** DATA FOR REVIEW follows **

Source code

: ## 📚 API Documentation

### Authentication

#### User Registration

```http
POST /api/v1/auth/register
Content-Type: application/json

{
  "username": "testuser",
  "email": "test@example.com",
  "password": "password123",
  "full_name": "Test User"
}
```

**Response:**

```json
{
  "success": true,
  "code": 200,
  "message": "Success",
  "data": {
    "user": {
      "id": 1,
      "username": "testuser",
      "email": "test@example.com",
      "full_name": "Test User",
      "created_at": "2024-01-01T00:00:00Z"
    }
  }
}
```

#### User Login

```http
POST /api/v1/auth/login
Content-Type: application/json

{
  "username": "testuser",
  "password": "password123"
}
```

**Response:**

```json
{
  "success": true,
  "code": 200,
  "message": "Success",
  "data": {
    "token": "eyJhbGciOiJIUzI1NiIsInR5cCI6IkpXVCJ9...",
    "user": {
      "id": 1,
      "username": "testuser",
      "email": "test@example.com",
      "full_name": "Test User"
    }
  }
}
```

** End of DATA FOR REVIEW **

Your response should be an exact copy of all the records.

RESPONSE BELOW:
Source code

: ## 📚 API Documentation

### Authentication

#### User Registration

```http
POST /api/v1/auth/register
Content-Type: application/json

{
  "username": "testuser",
  "email": "test@example.com",
  "password": "password123",
  "full_name": "Test User"
}
```

**Response:**

```json
{
  "success": true,
  "code": 200,
  "message": "Success",
  "data": {
    "user": {
      "id": 1,
      "username": "testuser",
      "email": "test@example.com",
      "full_name": "Test User",
      "created_at": "2024-01-01T00:00:00Z"
    }
  }
}
```

#### User Login

```http
POST /api/v1/auth/login
Content-Type: application/json

{
  "username": "testuser",
  "password": "password123"
}
```

**Response:**

```json
{
  "success": true,
  "code": 200,
  "message": "Success",
  "data": {
    "token": "eyJhbGciOiJIUzI1NiIsInR5cCI6IkpXVCJ9...",
    "user": {
      "id": 1,
      "username": "testuser",
      "email": "test@example.com",
      "full_name": "Test User"
    }
  }
}
```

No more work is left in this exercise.